Saved entries:
● ● ● ●

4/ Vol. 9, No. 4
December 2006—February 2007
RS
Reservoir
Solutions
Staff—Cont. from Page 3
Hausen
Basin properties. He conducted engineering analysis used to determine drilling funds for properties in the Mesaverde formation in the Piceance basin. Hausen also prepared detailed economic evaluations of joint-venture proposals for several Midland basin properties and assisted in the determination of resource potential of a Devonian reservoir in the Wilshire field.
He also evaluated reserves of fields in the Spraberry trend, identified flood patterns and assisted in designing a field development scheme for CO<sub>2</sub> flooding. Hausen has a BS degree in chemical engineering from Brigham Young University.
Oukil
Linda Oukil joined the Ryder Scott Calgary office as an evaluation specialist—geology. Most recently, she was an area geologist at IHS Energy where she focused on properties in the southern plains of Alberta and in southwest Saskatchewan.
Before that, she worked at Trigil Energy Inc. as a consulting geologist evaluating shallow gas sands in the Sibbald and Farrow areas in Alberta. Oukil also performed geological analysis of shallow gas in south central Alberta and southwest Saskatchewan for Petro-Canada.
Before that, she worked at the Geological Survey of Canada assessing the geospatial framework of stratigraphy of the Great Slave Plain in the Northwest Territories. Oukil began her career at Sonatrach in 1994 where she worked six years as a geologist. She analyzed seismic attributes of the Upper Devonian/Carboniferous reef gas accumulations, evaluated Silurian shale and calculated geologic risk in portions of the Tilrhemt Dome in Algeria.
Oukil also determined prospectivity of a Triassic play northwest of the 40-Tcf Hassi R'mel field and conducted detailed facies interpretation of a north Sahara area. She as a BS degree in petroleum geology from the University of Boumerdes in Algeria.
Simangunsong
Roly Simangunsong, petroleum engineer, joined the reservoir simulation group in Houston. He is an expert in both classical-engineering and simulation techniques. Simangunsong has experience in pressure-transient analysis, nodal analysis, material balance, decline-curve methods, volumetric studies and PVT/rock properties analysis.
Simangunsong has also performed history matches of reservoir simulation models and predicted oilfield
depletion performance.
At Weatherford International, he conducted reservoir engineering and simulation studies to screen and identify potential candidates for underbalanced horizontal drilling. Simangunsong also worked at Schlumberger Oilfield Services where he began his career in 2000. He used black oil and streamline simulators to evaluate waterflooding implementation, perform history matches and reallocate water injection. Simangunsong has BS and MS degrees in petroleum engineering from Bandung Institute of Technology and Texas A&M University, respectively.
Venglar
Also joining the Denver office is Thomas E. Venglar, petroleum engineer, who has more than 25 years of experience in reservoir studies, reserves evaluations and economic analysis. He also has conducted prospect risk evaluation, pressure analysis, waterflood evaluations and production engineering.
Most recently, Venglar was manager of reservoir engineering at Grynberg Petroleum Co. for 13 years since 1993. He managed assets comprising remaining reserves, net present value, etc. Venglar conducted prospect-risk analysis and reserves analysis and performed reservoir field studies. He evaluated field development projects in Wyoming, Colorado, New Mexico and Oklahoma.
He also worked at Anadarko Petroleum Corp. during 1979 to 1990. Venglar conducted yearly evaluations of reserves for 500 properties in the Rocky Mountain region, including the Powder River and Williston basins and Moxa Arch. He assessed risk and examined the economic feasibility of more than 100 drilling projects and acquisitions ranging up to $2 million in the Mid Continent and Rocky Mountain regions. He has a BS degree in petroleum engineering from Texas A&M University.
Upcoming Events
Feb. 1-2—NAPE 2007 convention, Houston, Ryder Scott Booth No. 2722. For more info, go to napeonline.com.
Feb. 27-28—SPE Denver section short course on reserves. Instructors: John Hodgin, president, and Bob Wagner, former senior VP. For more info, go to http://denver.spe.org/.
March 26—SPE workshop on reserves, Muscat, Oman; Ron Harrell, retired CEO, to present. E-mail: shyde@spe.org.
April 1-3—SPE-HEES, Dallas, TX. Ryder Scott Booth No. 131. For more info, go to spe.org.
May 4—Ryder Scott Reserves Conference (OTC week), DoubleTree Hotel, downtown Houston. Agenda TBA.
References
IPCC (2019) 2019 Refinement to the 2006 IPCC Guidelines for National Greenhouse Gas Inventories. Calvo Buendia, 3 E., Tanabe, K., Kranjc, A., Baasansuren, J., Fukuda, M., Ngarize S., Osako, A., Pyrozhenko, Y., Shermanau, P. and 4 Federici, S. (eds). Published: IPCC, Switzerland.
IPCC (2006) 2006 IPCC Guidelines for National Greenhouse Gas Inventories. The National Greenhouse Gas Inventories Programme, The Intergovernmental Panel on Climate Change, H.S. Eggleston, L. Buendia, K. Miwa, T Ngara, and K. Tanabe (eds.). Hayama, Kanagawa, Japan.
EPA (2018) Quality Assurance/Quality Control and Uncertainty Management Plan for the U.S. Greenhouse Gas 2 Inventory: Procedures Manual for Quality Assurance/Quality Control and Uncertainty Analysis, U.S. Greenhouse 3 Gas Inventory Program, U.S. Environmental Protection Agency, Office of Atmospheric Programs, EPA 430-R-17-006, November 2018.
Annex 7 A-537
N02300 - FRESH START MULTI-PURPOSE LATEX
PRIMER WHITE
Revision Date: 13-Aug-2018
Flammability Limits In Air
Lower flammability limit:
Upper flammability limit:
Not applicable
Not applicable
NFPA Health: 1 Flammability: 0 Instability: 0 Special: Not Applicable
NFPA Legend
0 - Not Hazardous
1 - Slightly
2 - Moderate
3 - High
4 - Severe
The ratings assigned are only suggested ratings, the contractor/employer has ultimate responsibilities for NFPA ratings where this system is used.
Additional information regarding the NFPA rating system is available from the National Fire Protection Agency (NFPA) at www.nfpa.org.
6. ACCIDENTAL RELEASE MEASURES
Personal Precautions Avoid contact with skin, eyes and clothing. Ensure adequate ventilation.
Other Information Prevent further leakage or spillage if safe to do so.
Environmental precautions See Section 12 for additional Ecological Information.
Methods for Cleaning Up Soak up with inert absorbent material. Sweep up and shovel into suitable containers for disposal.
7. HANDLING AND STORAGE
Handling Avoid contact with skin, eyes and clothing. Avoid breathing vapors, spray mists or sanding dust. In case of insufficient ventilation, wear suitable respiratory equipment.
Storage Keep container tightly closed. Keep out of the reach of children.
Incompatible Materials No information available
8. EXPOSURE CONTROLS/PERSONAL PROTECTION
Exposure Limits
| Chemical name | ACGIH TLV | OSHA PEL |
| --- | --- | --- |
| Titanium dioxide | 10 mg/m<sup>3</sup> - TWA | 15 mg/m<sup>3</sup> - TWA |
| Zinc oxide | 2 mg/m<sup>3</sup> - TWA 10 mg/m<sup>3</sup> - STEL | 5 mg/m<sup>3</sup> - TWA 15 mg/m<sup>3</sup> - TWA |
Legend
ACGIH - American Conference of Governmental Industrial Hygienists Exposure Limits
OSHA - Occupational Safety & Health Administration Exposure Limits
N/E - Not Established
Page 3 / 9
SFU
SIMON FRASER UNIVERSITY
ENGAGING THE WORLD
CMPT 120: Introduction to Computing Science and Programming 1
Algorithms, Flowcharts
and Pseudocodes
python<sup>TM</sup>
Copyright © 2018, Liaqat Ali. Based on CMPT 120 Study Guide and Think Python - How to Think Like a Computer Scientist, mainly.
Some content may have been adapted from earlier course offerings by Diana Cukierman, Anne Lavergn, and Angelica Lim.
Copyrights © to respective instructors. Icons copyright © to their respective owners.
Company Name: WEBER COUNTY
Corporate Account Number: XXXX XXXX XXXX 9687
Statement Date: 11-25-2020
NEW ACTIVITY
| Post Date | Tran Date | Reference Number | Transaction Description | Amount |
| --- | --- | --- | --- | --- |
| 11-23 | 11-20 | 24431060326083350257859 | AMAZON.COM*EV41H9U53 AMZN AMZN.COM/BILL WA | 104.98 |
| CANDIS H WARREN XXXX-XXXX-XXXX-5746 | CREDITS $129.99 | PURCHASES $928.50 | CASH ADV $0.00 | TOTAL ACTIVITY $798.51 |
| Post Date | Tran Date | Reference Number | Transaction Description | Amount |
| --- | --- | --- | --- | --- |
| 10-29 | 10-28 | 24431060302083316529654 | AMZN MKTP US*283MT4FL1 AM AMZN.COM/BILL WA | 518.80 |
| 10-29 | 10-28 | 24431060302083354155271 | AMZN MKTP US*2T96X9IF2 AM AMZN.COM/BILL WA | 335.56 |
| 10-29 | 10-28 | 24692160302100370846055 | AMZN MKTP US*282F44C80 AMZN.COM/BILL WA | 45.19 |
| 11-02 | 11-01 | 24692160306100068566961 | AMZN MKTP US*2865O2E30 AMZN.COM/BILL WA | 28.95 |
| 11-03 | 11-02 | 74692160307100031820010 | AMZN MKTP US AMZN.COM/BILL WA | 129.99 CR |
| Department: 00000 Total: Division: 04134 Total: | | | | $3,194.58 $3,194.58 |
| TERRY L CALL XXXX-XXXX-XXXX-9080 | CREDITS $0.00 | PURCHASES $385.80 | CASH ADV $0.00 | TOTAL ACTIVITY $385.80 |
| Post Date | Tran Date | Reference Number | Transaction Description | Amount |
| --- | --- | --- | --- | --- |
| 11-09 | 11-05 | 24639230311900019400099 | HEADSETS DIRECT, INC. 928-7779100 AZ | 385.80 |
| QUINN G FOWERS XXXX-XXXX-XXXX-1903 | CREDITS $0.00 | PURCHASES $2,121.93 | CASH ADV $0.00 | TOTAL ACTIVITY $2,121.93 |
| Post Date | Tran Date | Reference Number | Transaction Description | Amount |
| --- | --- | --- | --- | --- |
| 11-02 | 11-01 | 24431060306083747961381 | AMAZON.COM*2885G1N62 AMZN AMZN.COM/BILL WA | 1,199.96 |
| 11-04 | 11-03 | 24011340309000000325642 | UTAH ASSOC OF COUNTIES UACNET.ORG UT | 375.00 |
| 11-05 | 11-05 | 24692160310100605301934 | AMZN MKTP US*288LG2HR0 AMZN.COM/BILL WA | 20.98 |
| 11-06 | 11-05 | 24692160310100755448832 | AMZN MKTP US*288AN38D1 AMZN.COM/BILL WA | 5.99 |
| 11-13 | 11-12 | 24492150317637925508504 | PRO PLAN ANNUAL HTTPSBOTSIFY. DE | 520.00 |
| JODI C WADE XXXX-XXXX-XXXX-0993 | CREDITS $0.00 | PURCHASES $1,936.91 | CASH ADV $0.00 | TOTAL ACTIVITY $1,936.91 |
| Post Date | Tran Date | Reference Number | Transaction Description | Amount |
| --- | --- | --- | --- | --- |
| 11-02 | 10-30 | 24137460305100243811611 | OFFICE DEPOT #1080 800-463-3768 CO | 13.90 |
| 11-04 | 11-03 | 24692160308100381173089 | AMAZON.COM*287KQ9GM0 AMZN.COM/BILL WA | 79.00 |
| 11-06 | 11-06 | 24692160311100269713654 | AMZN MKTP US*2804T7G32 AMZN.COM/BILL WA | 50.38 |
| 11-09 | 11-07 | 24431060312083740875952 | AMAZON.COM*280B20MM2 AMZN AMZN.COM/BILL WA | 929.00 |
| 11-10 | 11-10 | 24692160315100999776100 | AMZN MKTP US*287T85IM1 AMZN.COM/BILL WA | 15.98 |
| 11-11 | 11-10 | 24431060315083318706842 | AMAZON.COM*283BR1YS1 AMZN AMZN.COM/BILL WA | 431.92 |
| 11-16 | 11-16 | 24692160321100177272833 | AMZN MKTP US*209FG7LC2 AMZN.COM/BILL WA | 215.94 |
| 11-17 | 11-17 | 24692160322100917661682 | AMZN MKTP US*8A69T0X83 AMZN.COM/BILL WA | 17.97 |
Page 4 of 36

● ● ● ●

#### Problem:
Looking at the data above, count every line holding the word "Scott" and state only the count.

#### Output:
4